Controllably Doping Nitrogen into 1T/2H MoS2 Heterostructure Nanosheets for Enhanced Supercapacitive and Electrocatalytic Performance by Low-Power N2 Plasma

Molybdenum disulfide (MoS2) is a promising candidate for use as a supercapacitor electrode material and non-noble-metal electrocatalyst owing to its relatively high theoretical specific capacitance, Pt-like electronic feature, and graphene-like structure. However, insufficient electrochemically active sites along with poor conductivity significantly hinder its practical application. Heteroatom doping and phase engineering have been regarded as effective ways to overcome the inherent limitations of MoS2 and enhance its ion storage and electrocatalytic performance. In this study, a plasma-assisted nitrogen-doped 1T/2H MoS2 heterostructure has been proposed for the first time, resulting in excellent supercapacitor performance and hydrogen evolution reaction activity. XPS, Raman, and TEM analysis results indicate that N atoms have been successfully doped into MoS2 nanosheets via room-temperature low-power N-2 plasma, and the 1T/2H hybrid phase is maintained. As expected, the 1T/2H MoS2 heterostructure after a 10 min plasma treatment displayed a much boosted supercapacitive performance with a high specific capacitance of 410 F g(-1) at 1 A g(-1) and an excellent hydrogen evolution property with a low overpotential of 131 mV vs RHE at 10 mA cm(-2) for hydrogen evolution reaction.
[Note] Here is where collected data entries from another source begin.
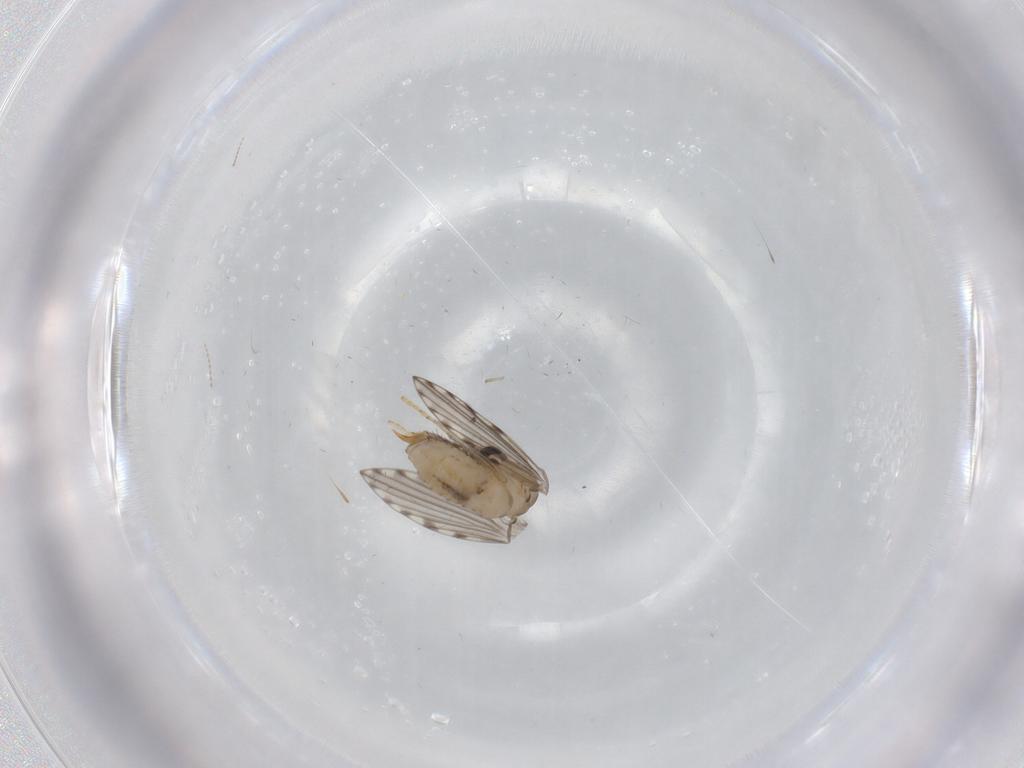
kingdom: Animalia
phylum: Arthropoda
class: Insecta
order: Diptera
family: Psychodidae
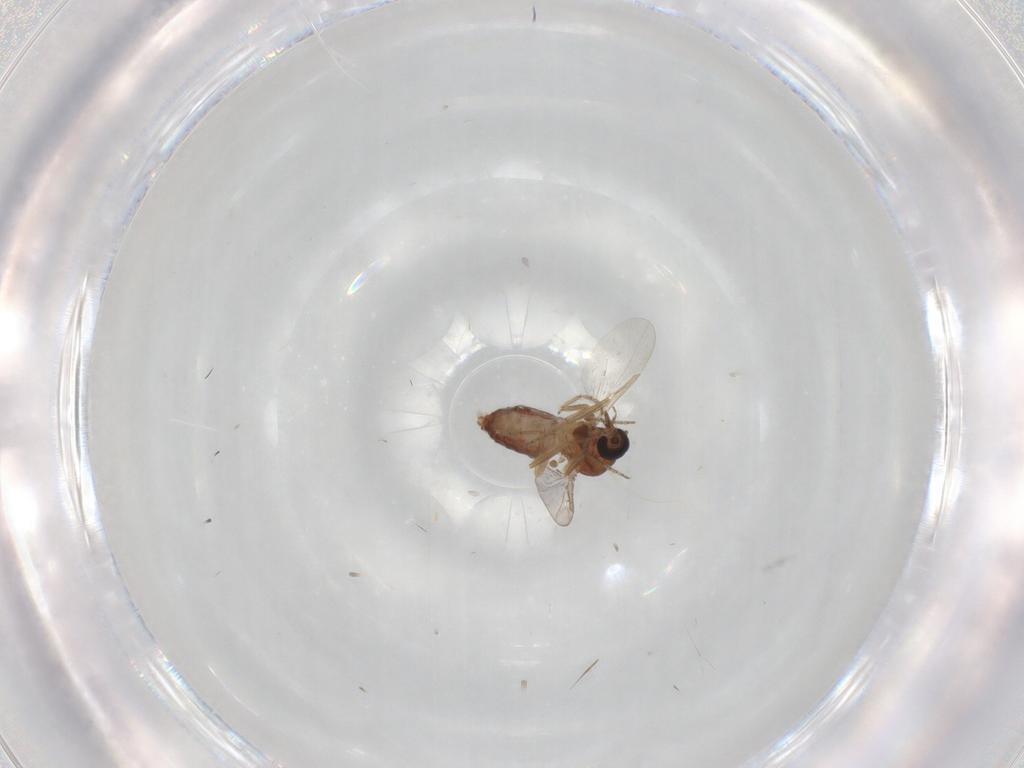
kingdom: Animalia
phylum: Arthropoda
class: Insecta
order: Diptera
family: Ceratopogonidae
The excellent performance is superior to most of the recently reported outstanding MoS2-based electrode and electrocatalytic materials. Moreover, the as-assembled flexible symmetric supercapacitor shows a high specific capacitance of 84.8 F g(-1) and superior mechanical robustness with 84.5% capacity retention after 2000 bending cycles.

Automated summary

A plasma-assisted nitrogen-doped 1T/2H MoS2 heterostructure has been proposed for the first time in this study, showing excellent supercapacitor performance and hydrogen evolution reaction activity. The successful doping of N atoms and maintenance of the 1T/2H hybrid phase significantly enhance the capacitance and hydrogen evolution properties of MoS2.